I guess I could rehash my 2008 fails but I’ll try instead to cover some new ground. Here is what I reckon will happen in 2009
(note this is what I really think will happen, that is not the same as what I WANT to happen, or HOPE will happen):
- (90%) Office 14 beta will be out
- (80%) Office 14 will not be released in 2009 (O2007 had 12m+beta, I think?)
- (80%) OpenOffice.org will hit 2 3 3.5 million downloads a week (regularly) (they hit 2 in Oct, 3 in Nov/Dec)
- (60%) Apple won’t release a Netbook, and will keep their ‘quality’ niche.
- (70%) News of commercial/enterprise Office 2007 deployments (client tools) will start filtering through the on-line communities
- (60%) Some people will actually try Excel services (not easy…)
- (70%) More netbooks will come with Ubuntu/ mainstream disties rather than manufacturer-specific Linux variants
- (80%) Microsoft will not address the fail that the ‘Gargantur’ UI of Office 2007 basically precludes its use on the only growing PC segment (netbooks)
- (80%) OpenOffice will continue to be the defacto standard for netbooks.
- (70%) Somebody that the airheads listen too will finally help them see the futility and pointlessness of much of the cloud BS and the web 2.0 BS we have endured for the last year or so.
- (80%) Companies whose business plan does not indicate a way to actually generate an amount of cash at least of the same order of magnitude as their costs will finally struggle to access capital.
- (70%) There will be some more consolidation in the spreadsheet compliance tool space.

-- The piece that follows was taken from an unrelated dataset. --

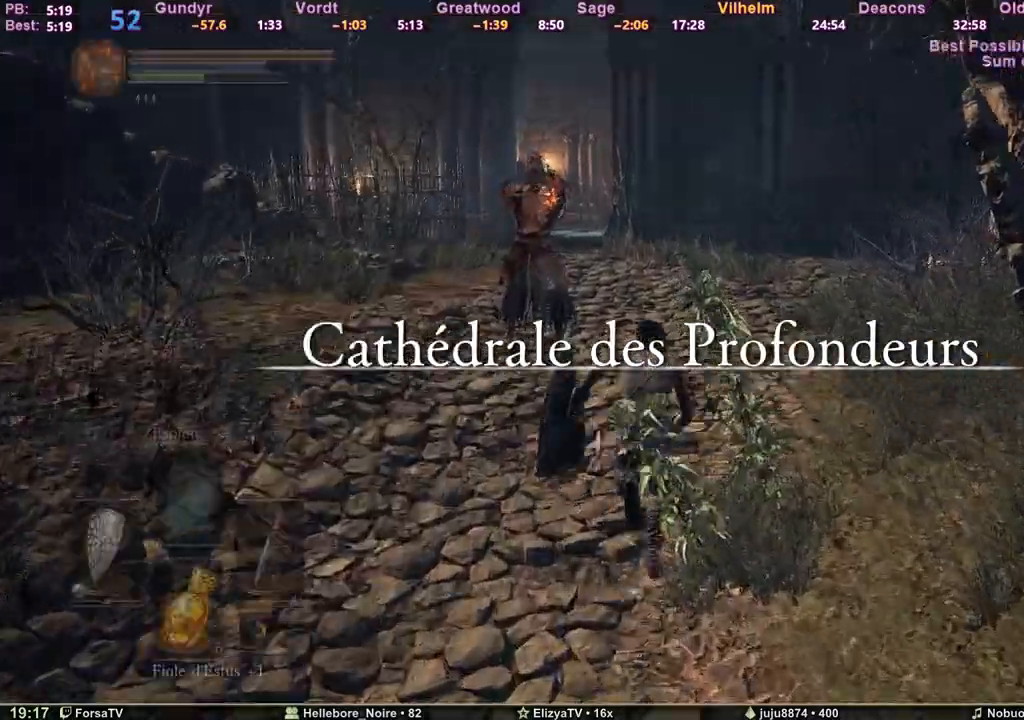
{"keys": ["space", "z"], "events": []}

Expect to see 1 or 2 follow Compassoft to the fjords.
- (70%) Microsoft will report some pretty grim financials, worse than the Wall street numpties are expecting. But not surprising to anyone connected with the real world. (I’m thinking sub 15 USD share price in 2009)(The rest of tech will also take a bath)

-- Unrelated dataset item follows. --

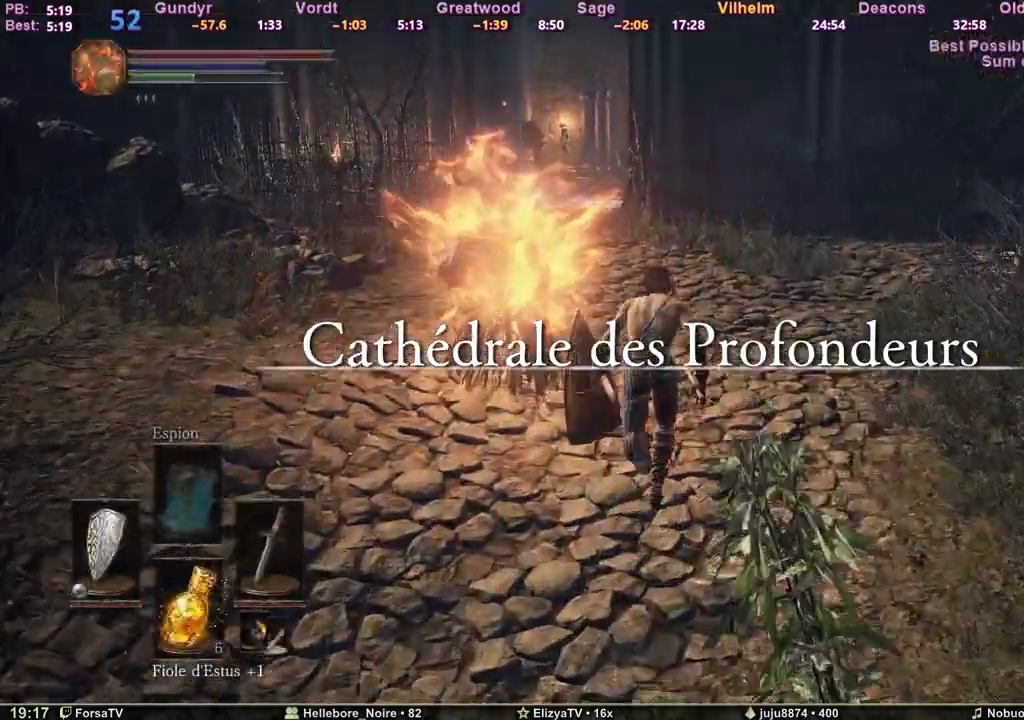
{"keys": ["space", "z"], "events": []}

- (80%) .net will continue to be largely irrelevant for most Excel/VBA devs
- (100%) Spreadsheets will still not be sexy.
- [edit] (70%) Sun will get bought or go bust, and I think a close look at the financials of many tech firms would show a high risk of failure.

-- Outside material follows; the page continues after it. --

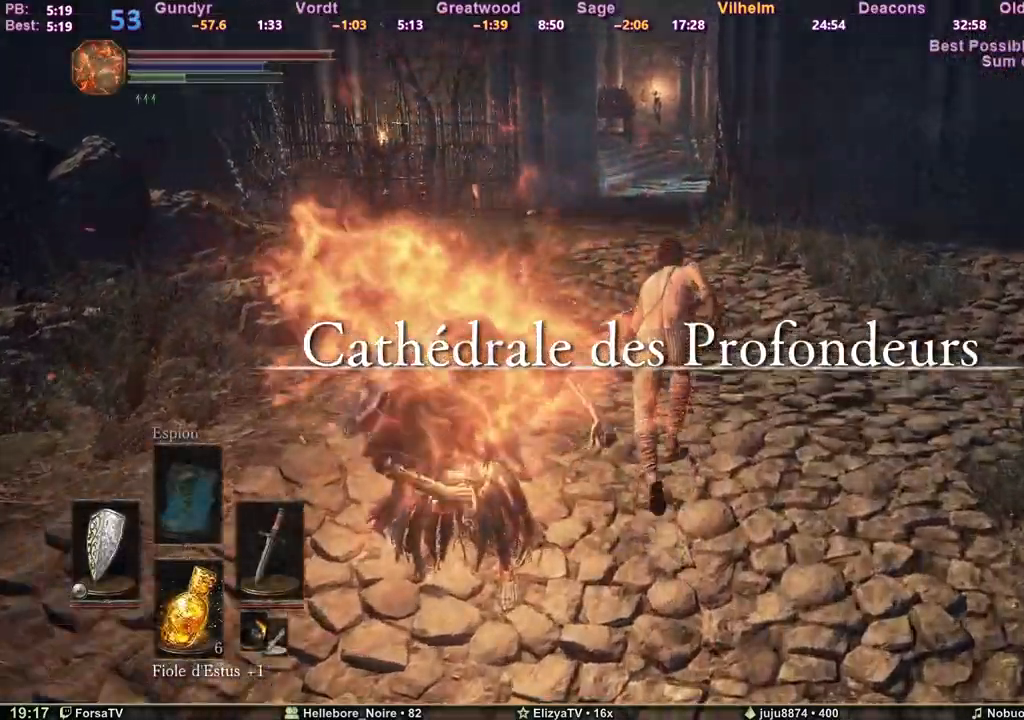
{"keys": ["space", "z"], "events": []}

I think 2009 will be pretty lean, which I welcome in some ways, as a lot of time and money wasters will be outed. It may also focus attention on productivity and effectiveness. 2 areas where frankly Excel and VBA deliver (when used wisely of course (and classique of course)).
My main focus, from a commercial view will be more migration and compliance tools for sale via codematic. For interest I’ll be updating my (light) Sharepoint knowledge to 2007 and getting to grips (a bit) with Excel services, and VS2008). And I intend to release some new C/C++ xlls. I may also release some E2007 compliant versions of my add-ins and tools.
I would like to say I’ll migrate a bunch of stuff to OpenOffice, but I remain to be convinced the returns are there. Unless you know different?
Further afield I have been doing a little (very little!) Linux dev in C, I’d like to continue that, but I suspect time will be short for that. I’m dreaming of doing some Android dev on the Google phone. But that’s a pretty big leap!
We have an MS Office Developers Advisory Council meet next spring, so maybe I’ll be buzzing about Office/Excel 14 (All under NDA of course). I might try the early adopter path rather than the luddite path I followed for O2007. Although being off that hamster wheel for 18 months was a sound move I think. It gave me chance to focus my energies in other more directly useful areas.
I am undecided if open source will make big inroads v proprietory stuff (as some commentators are suggesting given the financial climate). Logic says it should if it represents better value, but history suggests many companies like paying for vendor support services. So I expect the status quo to be the big winner in 2009, not any kind of change.
There are rumours of a new Windows in 2009 too, I can’t decide if this is a big thing or not. If MS marketing is as effective as they were with Vista then this will have zero impact. If they get their act together then it could be big.
So in summary:
- Netbooks – BIG
- OpenOffice – BIG
- Mainstream Linux Disties – Medium
- MS Office – building
- Cloud – small and insignificant
Thats my predictions, what are yours?
What do you agree/disagree with and why?